Any knifemakers in MN know of a steel supply house in the metro that will sell in small quantities to the general public?
(I've been to Aldos store but the shipping is hard to swallow- understandbly steel is heavy)

Here's a pic of some of the wood I picked up and a couple of knives and blades in progress

Untitled by rlibson, on Flickr

Finally I want to thank all the great members and makers of this fine forum - your work is masterful and your knowledge irreplaceable. I only hope to get something 1/10 as beautiful as what most of you are making.

Thanks in advance.
 
Yay, another convert! :-)

I order my blade steel online. it's frightfully easy.
Jantz, Amazon(!), McMaster etc.

If I were a pro needing large quantities it might be a different story, but for ones and two of various thickness and type, the standard 18" precision ground stuff is a really really nice place to start.
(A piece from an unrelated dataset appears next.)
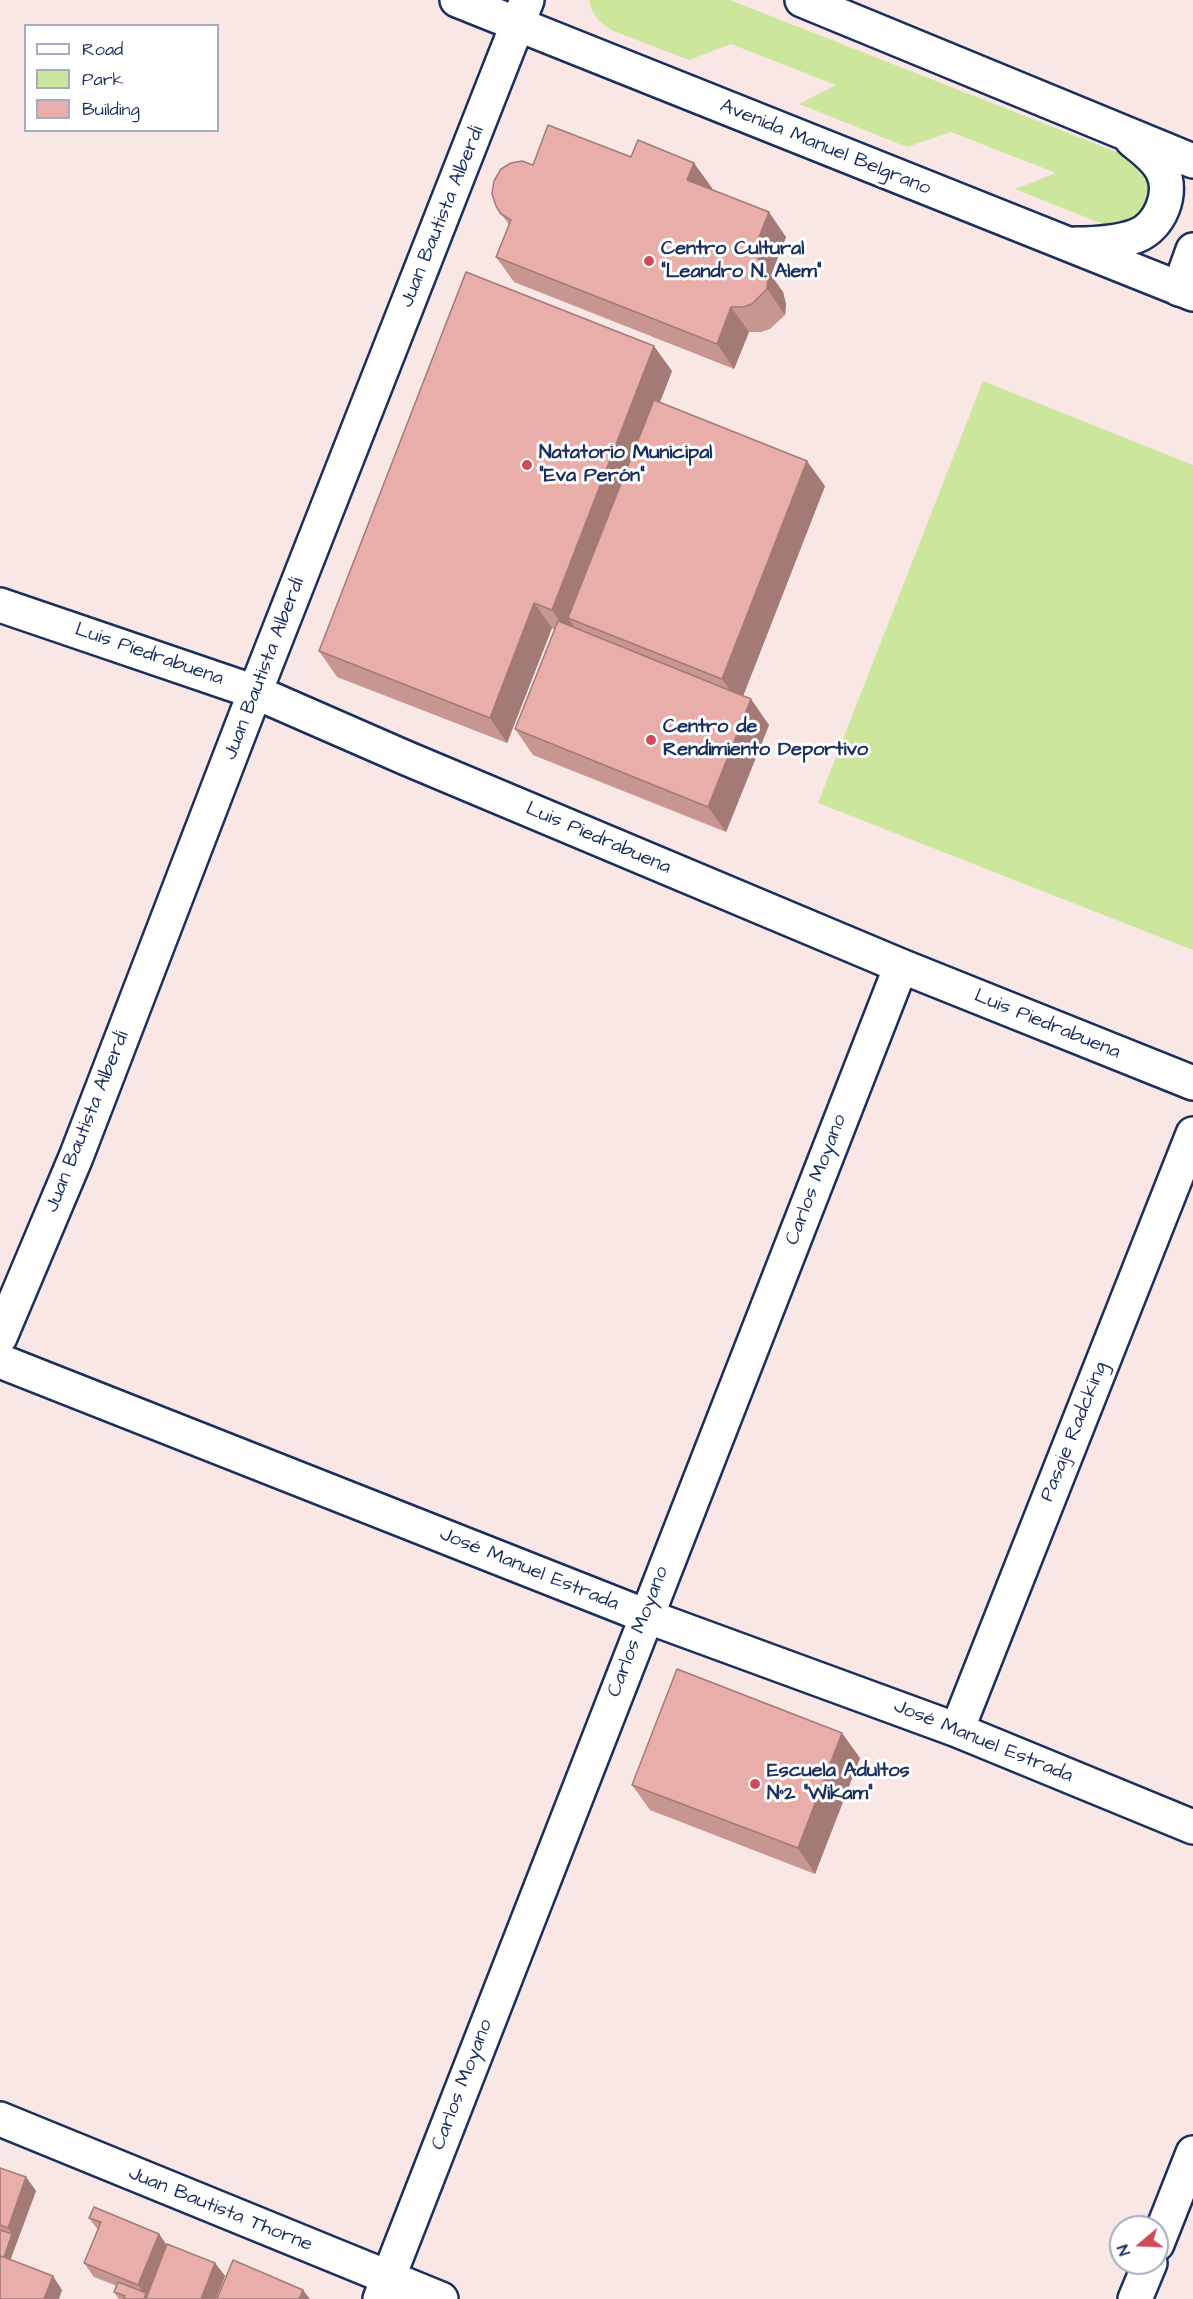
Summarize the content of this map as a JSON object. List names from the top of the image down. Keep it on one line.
{"streets":{"street":["Avenida Manuel Belgrano","Juan Bautista Alberdi","Luis Piedrabuena","Carlos Moyano","Pasaje Radcking","José Manuel Estrada","Juan Bautista Thorne"]},"crossings":[["Avenida Manuel Belgrano","Juan Bautista Alberdi"],["Juan Bautista Alberdi","Luis Piedrabuena"],["Luis Piedrabuena","Carlos Moyano"],["Carlos Moyano","José Manuel Estrada"],["Carlos Moyano","Juan Bautista Thorne"],["Pasaje Radcking","José Manuel Estrada"]],"places":["Centro Cultural \"Leandro N. Alem\"","Natatorio Municipal \"Eva Perón\"","Centro de Rendimiento Deportivo","Escuela Adultos N°2 \"Wikam\""],"legend":["Road","Park","Building"],"north":"left"}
No flattening or straightening and you know exactly how to heat-treat it because you know what it IS.

Good luck with your wood stash. I just handled with some unknown and am about to post about it. It's fun.

-Daizee
 
The exotic you picked up wouldn't be Paduak by chance?

As for finishes...each wood acts differently. What may work well on one wood, might flake and fall off another. Usually, any wood that has a lot of natural oil (rosewoods, cocobolo, desert ironwood) don't take many finishes well. Those woods are usually suitable just to hand finish to a high grit (2000+) and a light buff, allowing the natural oils to do their thing. A light wipe of tung oil can help, but don't use too much or it won't soak in. Other woods are hard and dense enough (lignum vitae, osage orange) that a high grit hand sand is all you need. I really like Osage Orange, that stuff is ROCK hard and polishes almost like glass when you get to the 2000 grit stage.
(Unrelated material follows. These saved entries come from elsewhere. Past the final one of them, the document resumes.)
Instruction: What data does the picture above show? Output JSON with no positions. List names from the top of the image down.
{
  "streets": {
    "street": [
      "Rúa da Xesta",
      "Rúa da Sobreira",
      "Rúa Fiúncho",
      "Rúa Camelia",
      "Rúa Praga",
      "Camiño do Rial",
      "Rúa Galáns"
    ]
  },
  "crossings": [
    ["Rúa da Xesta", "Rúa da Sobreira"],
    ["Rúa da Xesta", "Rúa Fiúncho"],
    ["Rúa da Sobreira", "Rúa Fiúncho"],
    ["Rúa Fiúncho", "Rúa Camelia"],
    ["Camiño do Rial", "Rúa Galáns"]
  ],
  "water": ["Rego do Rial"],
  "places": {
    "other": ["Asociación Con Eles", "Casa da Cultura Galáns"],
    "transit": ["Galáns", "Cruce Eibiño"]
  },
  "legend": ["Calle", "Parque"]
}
Some woods are too soft for general knife use and can mar easily. You can finish these with a super glue or cyanoacrylate finish. Also, Tru Oil (a gunstock finishing oil) can be used if time is taken to work it properly.
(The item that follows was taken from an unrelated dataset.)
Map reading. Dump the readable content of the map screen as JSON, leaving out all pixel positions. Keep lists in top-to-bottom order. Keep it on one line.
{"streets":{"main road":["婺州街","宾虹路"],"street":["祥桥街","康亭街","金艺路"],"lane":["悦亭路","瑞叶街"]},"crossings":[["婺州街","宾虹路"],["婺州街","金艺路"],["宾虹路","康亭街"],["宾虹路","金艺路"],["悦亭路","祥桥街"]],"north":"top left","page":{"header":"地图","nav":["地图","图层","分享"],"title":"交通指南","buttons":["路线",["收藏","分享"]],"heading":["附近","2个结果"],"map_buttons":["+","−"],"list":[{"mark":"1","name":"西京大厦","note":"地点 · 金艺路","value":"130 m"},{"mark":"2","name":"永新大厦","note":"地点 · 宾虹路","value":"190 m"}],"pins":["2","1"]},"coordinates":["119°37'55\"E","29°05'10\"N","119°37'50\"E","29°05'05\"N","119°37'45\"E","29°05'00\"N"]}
I have not used the wood hardener, so I can't say anything about it.

Tung oil (not pure tung oil btw) is a very versatile finish that works for a LOT of different woods.
 
I really like Tru-Oil. I think it's less nasty to the user than tung.

-Daizee
 
I really like it too, but man there's a learning curve to applying it properly. You can NOT be impatient! lol
 
The exotic you picked up wouldn't be Paduak by chance?

Texted my bud - It was a B not a P

Bubinga...pretty dense stuff.

I guess I should just get over the shipping...nothing about this hobby is really "cheap"

This was just me digging through his "burn" wood in the garage....wish I could have made it to his real shop.
 
Minwax Wood Hardener is useless.

And as an aside, wood that is wonderful for furniture would in many cases be FAR less wonderful as a knife handle. The image you posted seems to show a handle that has grain that is far too large for use as a knife handle. The pieces behind it may be better... I can't really tell.

Sorry to rain on the parade.
 
don't worry about raining on my parade I've got plenty of umbrellas.

Yeah that knife is more a shiv than anyting..it's the leftover piece of a broken draw knife that I hacksaw'd in half and handled in some scrap oak flooring. No bolsters, no guard, the pin holes aren't square and it's epoxied with essentially goop..it's a wreck but it was fun.

Only real piece of wood that I would use for a handle on it's own was that bubinga...not sure if it's the right kind of wood but it seems pretty dense and tight grain. The will probably be glued together to create some accents/inlays down the line.